A bizarre segment on 'Mercury in retrograde' lacked any mention of the underlying science
The phrase “Mercury is in retrograde” used to be one of those phrases that I was half-aware of, like “Age of Aquarius”, that you could employ as a signifier of hippy woo-ness. But it has an interesting history.
Observations of the stars, back in pre-telescope days, showed that most rotated uniformly, with the sky. But a few of them moved independently. Those mobile ones were called “planetes”, wanderers. And while the fixed stars kept moving in one direction, the planets sometimes appeared to go into reverse.
We now know that this is because the planets orbit the Sun at different intervals, so periodically the Earth’s orbit “catches up” with Mars or Mercury or whatever. But under the geocentric model, where everything orbited the Earth, that explanation wasn’t available. So the Greek astronomer Ptolemy introduced the idea of “epicycles”: orbits that were not simple circles, but a series of loops. This explained the backwards motion.
This was a brilliant explanation! It wasn’t perfect but did an excellent job of predicting where planets would be at a given time. The Copernican, heliocentric model — the Sun is fixed in the middle, everything orbits it – did even better. It was wrong too — the Sun is itself orbiting the galactic core — but less wrong. We now know, though, that the apparent retrograde motion of Mercury and other planets is an artefact of our own perspective; Mercury itself follows a simple elliptical path, not a flower-like series of epicycles.
As it happens, Mercury is in retrograde right now. And BBC Radio 4’s Women’s Hour dedicated a segment to it earlier this week. But it didn’t mention Ptolemy or the geocentric model. Instead, it had an astrologer saying that because Mercury is a symbol of communication, Mercury in retrograde implies various forms of mayhem. “Triple-check the links before you send out an important mass email,” she says, sagely.
I don’t want to suggest that this is some huge deal, but I find it really weird. Wouldn’t it be worth mentioning that astrology isn’t, you know, real? It feels like the BBC breathlessly reporting on the outcome of a WWE match without mentioning that it’s all fixed.
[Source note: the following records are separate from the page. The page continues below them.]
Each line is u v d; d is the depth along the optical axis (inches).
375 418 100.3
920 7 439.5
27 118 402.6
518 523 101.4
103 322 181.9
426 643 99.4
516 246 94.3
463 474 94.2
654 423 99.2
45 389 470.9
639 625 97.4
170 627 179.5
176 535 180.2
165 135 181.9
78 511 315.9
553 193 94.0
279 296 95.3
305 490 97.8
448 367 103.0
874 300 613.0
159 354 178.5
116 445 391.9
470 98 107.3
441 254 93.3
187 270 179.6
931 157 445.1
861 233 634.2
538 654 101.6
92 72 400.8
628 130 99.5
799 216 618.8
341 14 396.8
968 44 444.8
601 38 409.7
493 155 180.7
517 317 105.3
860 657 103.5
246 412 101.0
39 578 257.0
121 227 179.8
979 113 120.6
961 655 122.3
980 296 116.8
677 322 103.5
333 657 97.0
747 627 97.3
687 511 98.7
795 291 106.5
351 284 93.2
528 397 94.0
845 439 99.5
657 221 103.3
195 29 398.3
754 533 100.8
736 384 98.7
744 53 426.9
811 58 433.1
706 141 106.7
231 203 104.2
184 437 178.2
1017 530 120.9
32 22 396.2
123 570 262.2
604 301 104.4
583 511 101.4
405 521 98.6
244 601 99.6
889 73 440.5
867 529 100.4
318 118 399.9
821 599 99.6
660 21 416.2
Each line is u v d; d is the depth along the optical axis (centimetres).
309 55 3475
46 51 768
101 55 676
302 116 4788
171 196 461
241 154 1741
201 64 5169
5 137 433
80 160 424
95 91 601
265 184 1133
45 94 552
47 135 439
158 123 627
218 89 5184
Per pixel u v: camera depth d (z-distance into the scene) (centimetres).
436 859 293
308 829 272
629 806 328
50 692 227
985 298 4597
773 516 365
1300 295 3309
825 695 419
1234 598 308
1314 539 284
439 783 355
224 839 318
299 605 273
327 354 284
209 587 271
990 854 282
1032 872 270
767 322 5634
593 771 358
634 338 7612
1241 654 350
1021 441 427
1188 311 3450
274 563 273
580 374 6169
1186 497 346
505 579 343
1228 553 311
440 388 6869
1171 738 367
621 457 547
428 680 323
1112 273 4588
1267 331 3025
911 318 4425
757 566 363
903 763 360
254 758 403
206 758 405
Maybe I’m a terrible killjoy. But it seems to me that the real story of “Mercury in retrograde”, its place in humanity’s search for understanding of the universe, is a lot more interesting than some entirely made-up babble about it meaning you might bump into your ex. By all means have the babble if you must, but couldn’t you sneak a little of the history of science in while you’re about it?